What CIBA objects to is not a study, he said, but the application of the idea of risk assessment.

The association has supplied the names of plants and where they are located in the forest, but it has refused to tell how the plants are handled. That puts a damper on the DPR study. In order to calculate pesticide risk, DPR must determine the exposure. And without knowing how plants are handled, DPR can't do that.

Said Nicola, "We believe, and Native people believe, that no level of exposure is acceptable, period."

The killing of native plants that are part of a cultural tradition is another matter of concern to CIBA. "If they are killed and they are plants important for food or basketry, then those plants aren't available for the basket weavers to use or the people to gather."

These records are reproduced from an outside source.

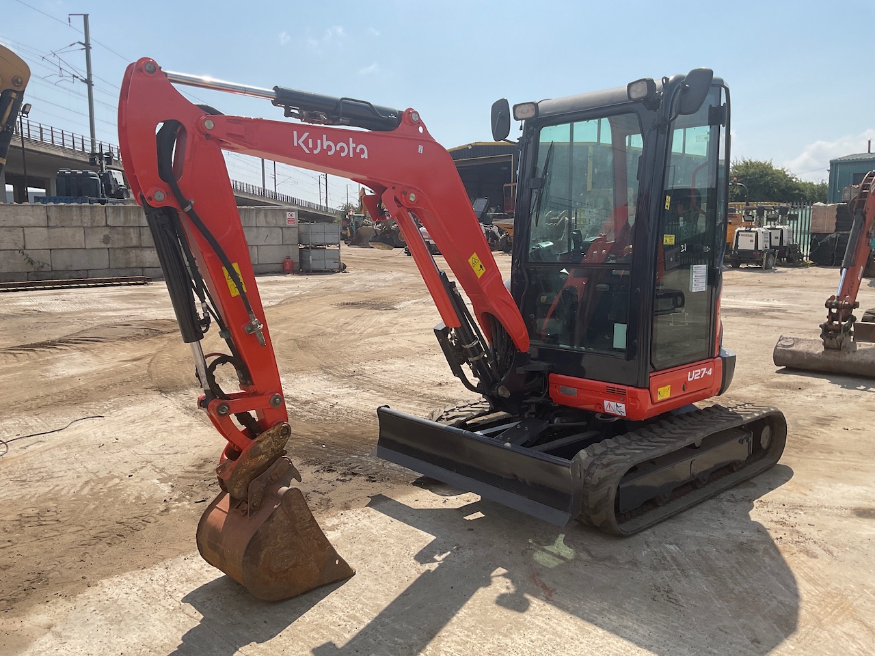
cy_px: 328
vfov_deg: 48.2
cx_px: 438
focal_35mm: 29
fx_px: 733
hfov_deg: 61.7
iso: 16
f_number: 1.8
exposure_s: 1/2538
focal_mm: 3
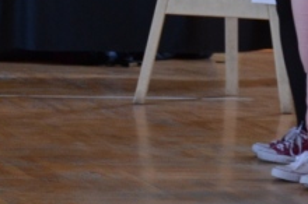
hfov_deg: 8.5
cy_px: -173
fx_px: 2025
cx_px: -132
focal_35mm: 237
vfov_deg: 5.7
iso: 800
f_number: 4.2
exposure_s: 1/50
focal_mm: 34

For Native Californians it is also a matter of "environmental justice." Tribes have relied for hundreds of years on some of these plants. Killing or contaminating the plants threatens the "cultural stability" of the tribes, according to Nicola.

Originally, CIBA asked the National Forest Service to study the effect of pesticides on basket weavers and food gathers. The Forest Service awarded a grant to DPR, whose methods are oriented around risk assessment. CIBA only found out about the contract after it was awarded.

"In our view," said Nicola, "they did not act in good faith." CIBA, he said, should have been involved in the design and planning of the study.

Like many environmental groups, CIBA is taking scientific methodology to task; it believes that many variables are being ignored when pesticides are evaluated for safety by the government.